> _Exercise requirements_:
Filter the records below for the word "hlavy". Copy each line that holds it.

> _Supplied entries_:
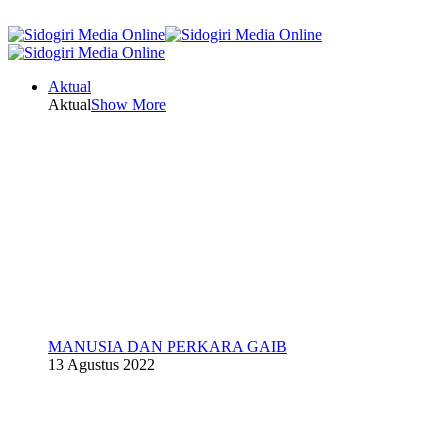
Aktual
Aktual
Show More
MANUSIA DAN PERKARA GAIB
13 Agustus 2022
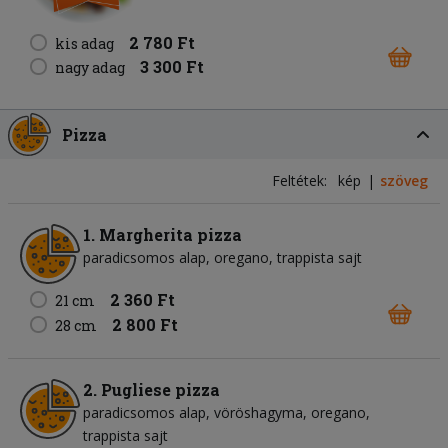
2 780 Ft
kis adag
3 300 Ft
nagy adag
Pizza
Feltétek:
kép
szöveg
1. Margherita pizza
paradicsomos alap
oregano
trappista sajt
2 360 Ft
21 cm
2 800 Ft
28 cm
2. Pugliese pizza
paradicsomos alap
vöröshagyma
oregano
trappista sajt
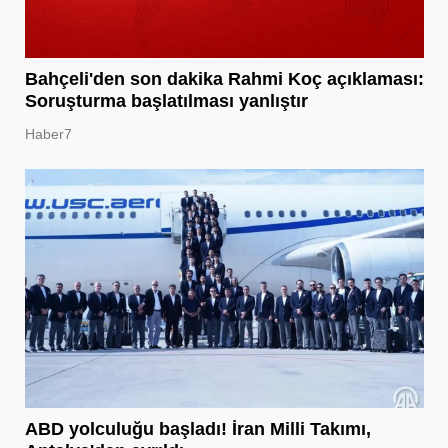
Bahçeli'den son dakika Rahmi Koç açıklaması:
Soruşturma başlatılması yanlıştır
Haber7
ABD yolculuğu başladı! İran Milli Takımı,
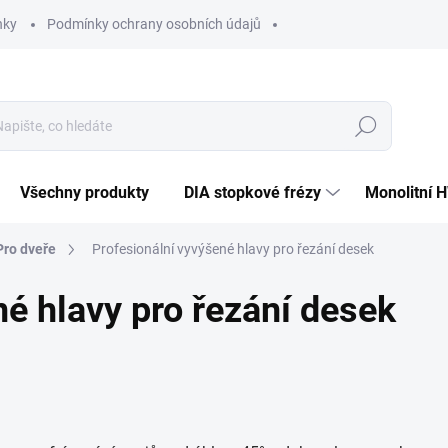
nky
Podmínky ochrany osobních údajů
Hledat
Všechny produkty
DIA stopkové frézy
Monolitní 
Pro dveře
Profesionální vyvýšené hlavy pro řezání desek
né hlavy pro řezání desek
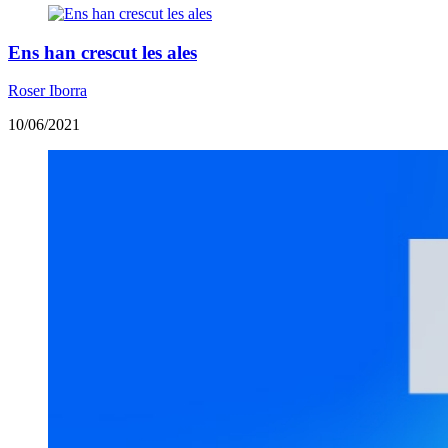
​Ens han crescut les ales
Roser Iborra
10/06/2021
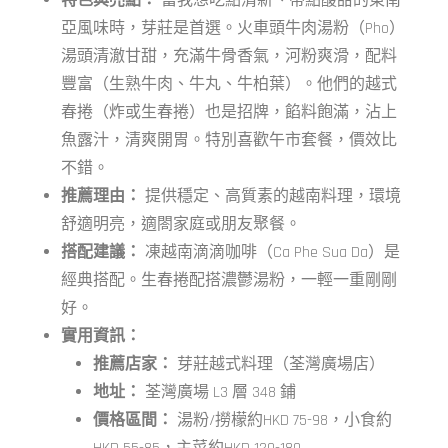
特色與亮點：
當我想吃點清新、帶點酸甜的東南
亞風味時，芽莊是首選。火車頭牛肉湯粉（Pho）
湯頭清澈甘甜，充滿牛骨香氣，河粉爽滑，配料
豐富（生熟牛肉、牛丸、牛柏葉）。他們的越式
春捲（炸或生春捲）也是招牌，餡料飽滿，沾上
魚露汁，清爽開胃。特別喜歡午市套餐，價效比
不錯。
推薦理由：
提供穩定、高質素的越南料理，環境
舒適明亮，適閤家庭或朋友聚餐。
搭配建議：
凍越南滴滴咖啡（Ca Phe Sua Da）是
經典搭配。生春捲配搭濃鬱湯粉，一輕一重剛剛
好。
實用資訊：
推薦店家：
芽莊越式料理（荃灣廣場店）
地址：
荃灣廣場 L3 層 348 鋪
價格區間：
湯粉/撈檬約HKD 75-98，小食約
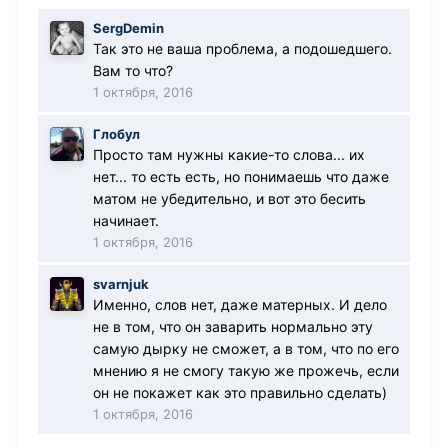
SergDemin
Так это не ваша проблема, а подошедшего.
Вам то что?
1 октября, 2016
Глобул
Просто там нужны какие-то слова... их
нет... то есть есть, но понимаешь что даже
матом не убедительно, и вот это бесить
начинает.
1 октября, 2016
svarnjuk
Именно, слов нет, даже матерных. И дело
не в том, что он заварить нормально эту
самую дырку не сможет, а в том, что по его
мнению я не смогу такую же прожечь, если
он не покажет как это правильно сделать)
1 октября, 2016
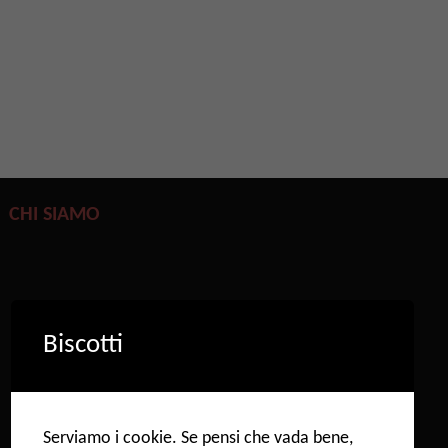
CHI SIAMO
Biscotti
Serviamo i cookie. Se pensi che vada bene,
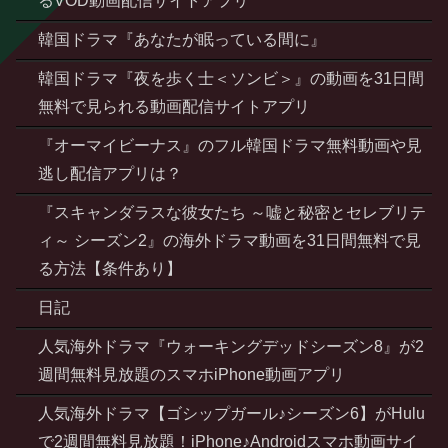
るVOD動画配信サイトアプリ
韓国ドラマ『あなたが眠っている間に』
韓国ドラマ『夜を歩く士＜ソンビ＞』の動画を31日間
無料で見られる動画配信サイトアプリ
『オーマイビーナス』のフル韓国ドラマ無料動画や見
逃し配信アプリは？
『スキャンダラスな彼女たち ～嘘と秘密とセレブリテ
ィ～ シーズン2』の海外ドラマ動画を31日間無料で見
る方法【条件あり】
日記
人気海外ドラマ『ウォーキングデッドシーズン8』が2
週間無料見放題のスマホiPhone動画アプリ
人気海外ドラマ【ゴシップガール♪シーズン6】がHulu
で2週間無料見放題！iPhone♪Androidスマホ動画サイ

> _Your solution_:
Profesionální vyvýšené hlavy pro řezání desek
né hlavy pro řezání desek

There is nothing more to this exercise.